Step 3: Create IAM Role

  • Attach CloudWatchAgentServerPolicy to your EC2 instance IAM role.

Step 4: Configure the Agent

Run:

sudo /opt/aws/amazon-cloudwatch-agent/bin/amazon-cloudwatch-agent-config-wizard

Follow prompts to choose:

  • Metrics: CPU, memory, disk

  • Log file path: /var/log/nginx/access.log

Then start the agent:

sudo systemctl start amazon-cloudwatch-agent
sudo systemctl status amazon-cloudwatch-agent

Step 5: Verify in CloudWatch Console

  • Go to CloudWatch → Logs → Log Groups

  • You’ll see /var/log/nginx/access.log being streamed in real-time 🚀


Key Takeaways

ConceptSummary
VPC PeeringOne-to-one private connectivity between VPCs
Transit GatewayCentral hub for connecting multiple VPCs
CloudWatchAWS service to monitor metrics and logs
Nginx + CloudWatchReal-time log tracking and performance monitoring
  • Always check CIDR overlap before creating peering.
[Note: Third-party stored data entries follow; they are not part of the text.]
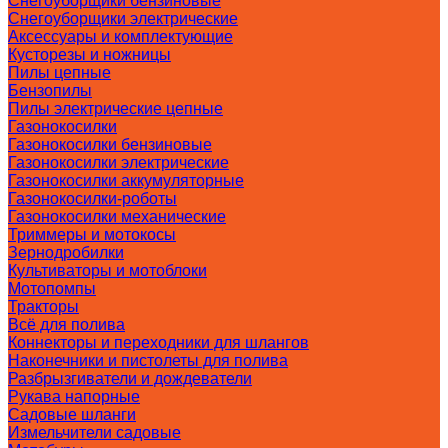
Снегоуборщики бензиновые
Снегоуборщики электрические
Аксессуары и комплектующие
Кусторезы и ножницы
Пилы цепные
Бензопилы
Пилы электрические цепные
Газонокосилки
Газонокосилки бензиновые
Газонокосилки электрические
Газонокосилки аккумуляторные
Газонокосилки-роботы
Газонокосилки механические
Триммеры и мотокосы
Зернодробилки
Культиваторы и мотоблоки
Мотопомпы
Тракторы
Всё для полива
Коннекторы и переходники для шлангов
Наконечники и пистолеты для полива
Разбрызгиватели и дождеватели
Рукава напорные
Садовые шланги
Измельчители садовые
  • For large-scale environments, prefer Transit Gateway over Peering.

  • Automate CloudWatch setup using IAM roles + EC2 UserData scripts.


Today’s project helped me connect isolated cloud networks securely and monitor them efficiently. From VPC Peering to Transit Gateway and CloudWatch, I now have a clearer picture of how AWS handles network isolation and observability.